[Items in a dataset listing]
= Beginning of Section =
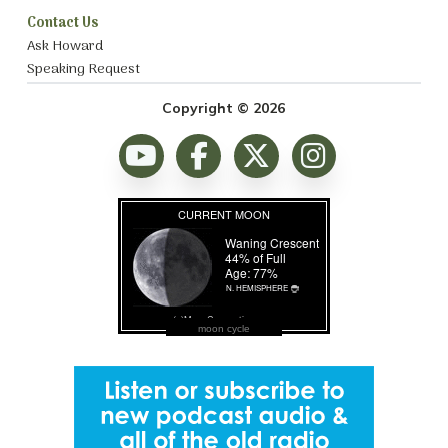
Contact Us
Ask Howard
Speaking Request
Copyright © 2026
moon cycle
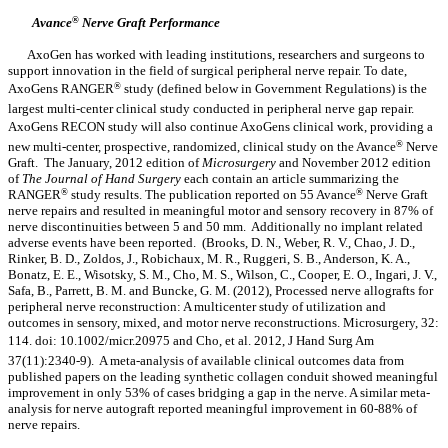
Avance
®
Nerve Graft Performance
AxoGen has worked with leading institutions, researchers and surgeons to
support innovation in the field of surgical peripheral nerve repair. To date,
AxoGens RANGER
®
study (defined below in Government Regulations) is the
largest multi-center clinical study conducted in peripheral nerve gap repair.
AxoGens RECON study will also continue AxoGens clinical work, providing a
new multi-center, prospective, randomized, clinical study on the Avance
®
Nerve
Graft. The January, 2012 edition of
Microsurgery
and November 2012 edition
of
The Journal of Hand Surgery
each contain an article summarizing the
RANGER
®
study results. The publication reported on 55 Avance
®
Nerve Graft
nerve repairs and resulted in meaningful motor and sensory recovery in 87% of
nerve discontinuities between 5 and 50 mm. Additionally no implant related
adverse events have been reported. (Brooks, D. N., Weber, R. V., Chao, J. D.,
Rinker, B. D., Zoldos, J., Robichaux, M. R., Ruggeri, S. B., Anderson, K. A.,
Bonatz, E. E., Wisotsky, S. M., Cho, M. S., Wilson, C., Cooper, E. O., Ingari, J. V.,
Safa, B., Parrett, B. M. and Buncke, G. M. (2012), Processed nerve allografts for
peripheral nerve reconstruction: A multicenter study of utilization and
outcomes in sensory, mixed, and motor nerve reconstructions. Microsurgery, 32:
114. doi: 10.1002/micr.20975 and Cho, et al. 2012, J Hand Surg Am
37(11):2340-9). A meta-analysis of available clinical outcomes data from
published papers on the leading synthetic collagen conduit showed meaningful
improvement in only 53% of cases bridging a gap in the nerve. A similar meta-
analysis for nerve autograft reported meaningful improvement in 60-88% of
nerve repairs.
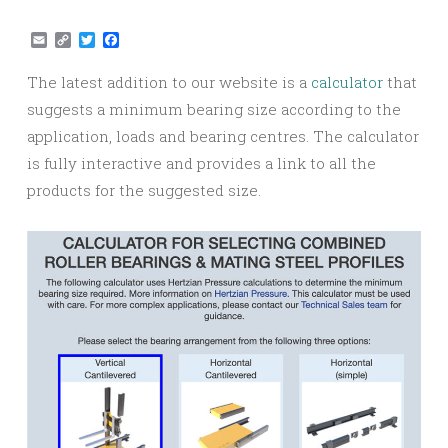
Email
Copy
Twitter
Facebook
Link
The latest addition to our website is a
calculator
that
suggests a minimum bearing size according to the
application, loads and bearing centres. The calculator
is fully interactive and provides a link to all the
products for the suggested size.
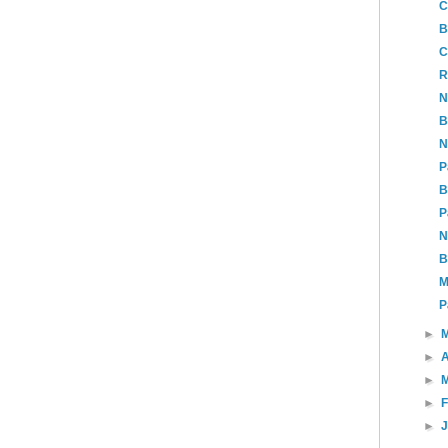
C
B
C
R
N
B
N
P
B
P
N
B
M
P
►
►
A
►
►
►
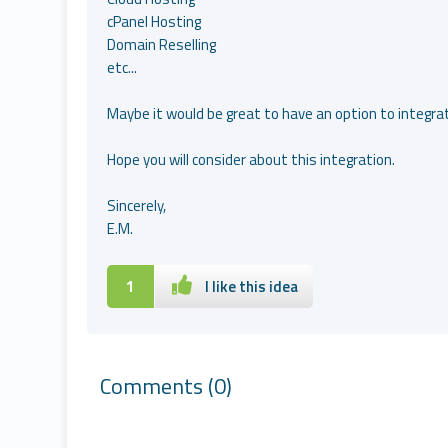
cPanel Hosting
Domain Reselling
etc...
Maybe it would be great to have an option to integra
Hope you will consider about this integration.
Sincerely,
E.M.
1
I like this idea
Comments
(0)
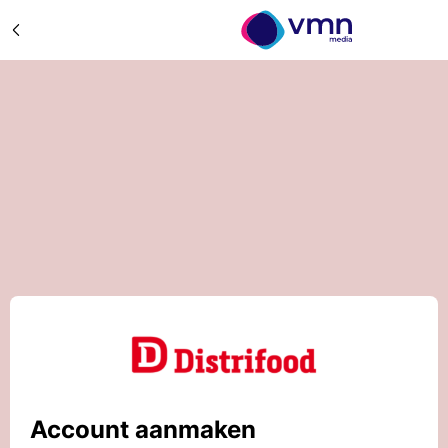
Account aanmaken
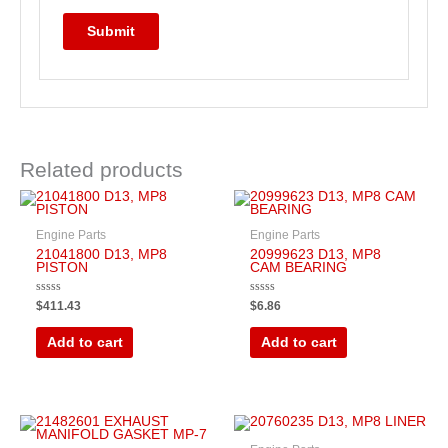
Related products
Engine Parts
Engine Parts
21041800 D13, MP8
20999623 D13, MP8
PISTON
CAM BEARING
Rated
Rated
$
411.43
$
6.86
0
0
out
out
of
of
Add to cart
Add to cart
5
5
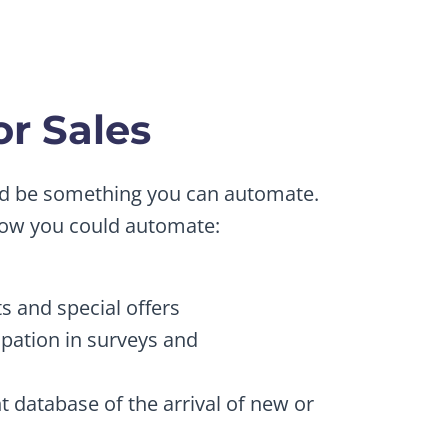
r Sales
uld be something you can automate.
how you could automate:
s and special offers
ipation in surveys and
nt database of the arrival of new or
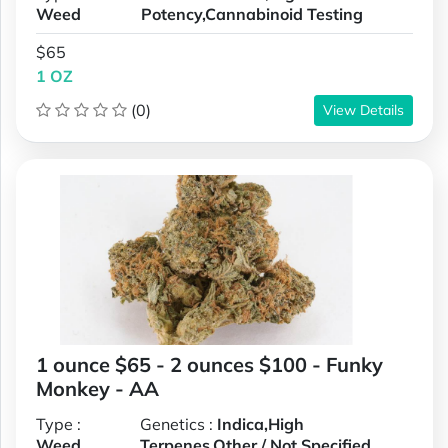
Weed
Potency,Cannabinoid Testing
$65
1 OZ
(0)
View Details
1 ounce $65 - 2 ounces $100 - Funky
Monkey - AA
Type :
Genetics :
Indica,High
Weed
Terpenes,Other / Not Specified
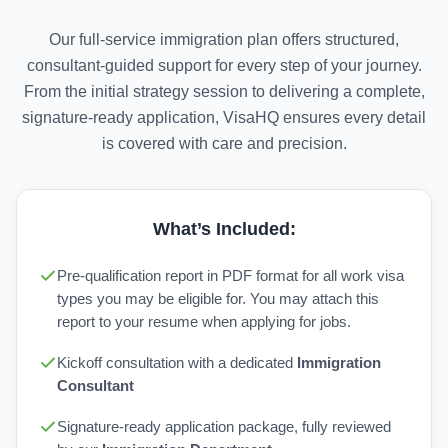
Our full-service immigration plan offers structured,
consultant-guided support for every step of your journey.
From the initial strategy session to delivering a complete,
signature-ready application, VisaHQ ensures every detail
is covered with care and precision.
What’s Included:
Pre-qualification report in PDF format for all work visa
types you may be eligible for. You may attach this
report to your resume when applying for jobs.
Kickoff consultation with a dedicated
Immigration
Consultant
Signature-ready application package, fully reviewed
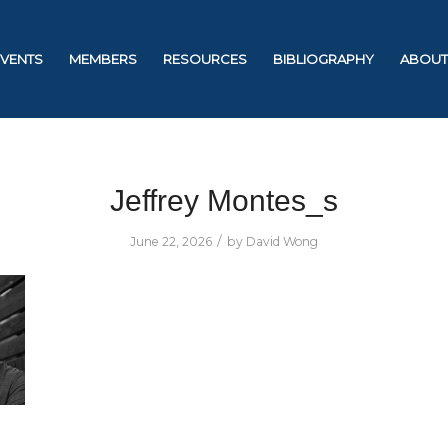
EVENTS
MEMBERS
RESOURCES
BIBLIOGRAPHY
ABOUT
Jeffrey Montes_s
/
June 22, 2026
by
David Wong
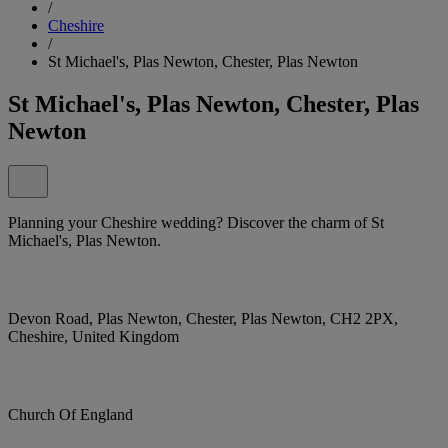
/
Cheshire
/
St Michael's, Plas Newton, Chester, Plas Newton
St Michael's, Plas Newton, Chester, Plas
Newton
Planning your Cheshire wedding? Discover the charm of St
Michael's, Plas Newton.
Devon Road, Plas Newton, Chester, Plas Newton, CH2 2PX,
Cheshire, United Kingdom
Church Of England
= End of Section =
• What is expected
Copy out every line of the listing above word for word, leaving out the picture markers.

• Solution for this task
Contact Us
Ask Howard
Speaking Request
Copyright © 2026
moon cycle
Avance
®
Nerve Graft Performance
AxoGen has worked with leading institutions, researchers and surgeons to
support innovation in the field of surgical peripheral nerve repair. To date,
AxoGens RANGER
®
study (defined below in Government Regulations) is the
largest multi-center clinical study conducted in peripheral nerve gap repair.
AxoGens RECON study will also continue AxoGens clinical work, providing a
new multi-center, prospective, randomized, clinical study on the Avance
®
Nerve
Graft. The January, 2012 edition of
Microsurgery
and November 2012 edition
of
The Journal of Hand Surgery
each contain an article summarizing the
RANGER
®
study results. The publication reported on 55 Avance
®
Nerve Graft
nerve repairs and resulted in meaningful motor and sensory recovery in 87% of
nerve discontinuities between 5 and 50 mm. Additionally no implant related
adverse events have been reported. (Brooks, D. N., Weber, R. V., Chao, J. D.,
Rinker, B. D., Zoldos, J., Robichaux, M. R., Ruggeri, S. B., Anderson, K. A.,
Bonatz, E. E., Wisotsky, S. M., Cho, M. S., Wilson, C., Cooper, E. O., Ingari, J. V.,
Safa, B., Parrett, B. M. and Buncke, G. M. (2012), Processed nerve allografts for
peripheral nerve reconstruction: A multicenter study of utilization and
outcomes in sensory, mixed, and motor nerve reconstructions. Microsurgery, 32:
114. doi: 10.1002/micr.20975 and Cho, et al. 2012, J Hand Surg Am
37(11):2340-9). A meta-analysis of available clinical outcomes data from
published papers on the leading synthetic collagen conduit showed meaningful
improvement in only 53% of cases bridging a gap in the nerve. A similar meta-
analysis for nerve autograft reported meaningful improvement in 60-88% of
nerve repairs.
Email
Copy
Twitter
Facebook
Link
The latest addition to our website is a
calculator
that
suggests a minimum bearing size according to the
application, loads and bearing centres. The calculator
is fully interactive and provides a link to all the
products for the suggested size.
C
B
C
R
N
B
N
P
B
P
N
B
M
P
►
►
A
►
►
►
cPanel Hosting
Domain Reselling
etc...
Maybe it would be great to have an option to integra
Hope you will consider about this integration.
Sincerely,
E.M.
1
I like this idea
Comments
(0)
Account aanmaken
Related products
Engine Parts
Engine Parts
21041800 D13, MP8
20999623 D13, MP8
PISTON
CAM BEARING
Rated
Rated
$
411.43
$
6.86
0
0
out
out
of
of
Add to cart
Add to cart
5
5
r Sales
uld be something you can automate.
how you could automate:
s and special offers
ipation in surveys and
nt database of the arrival of new or
Weed
Potency,Cannabinoid Testing
$65
1 OZ
(0)
View Details
1 ounce $65 - 2 ounces $100 - Funky
Monkey - AA
Type :
Genetics :
Indica,High
Weed
Terpenes,Other / Not Specified
Our full-service immigration plan offers structured,
consultant-guided support for every step of your journey.
From the initial strategy session to delivering a complete,
signature-ready application, VisaHQ ensures every detail
is covered with care and precision.
What’s Included:
Pre-qualification report in PDF format for all work visa
types you may be eligible for. You may attach this
report to your resume when applying for jobs.
Kickoff consultation with a dedicated
Immigration
Consultant
Signature-ready application package, fully reviewed
EVENTS
MEMBERS
RESOURCES
BIBLIOGRAPHY
ABOUT
Jeffrey Montes_s
/
June 22, 2026
by
David Wong
/
Cheshire
/
St Michael's, Plas Newton, Chester, Plas Newton
St Michael's, Plas Newton, Chester, Plas
Newton
Planning your Cheshire wedding? Discover the charm of St
Michael's, Plas Newton.
Devon Road, Plas Newton, Chester, Plas Newton, CH2 2PX,
Cheshire, United Kingdom
Church Of England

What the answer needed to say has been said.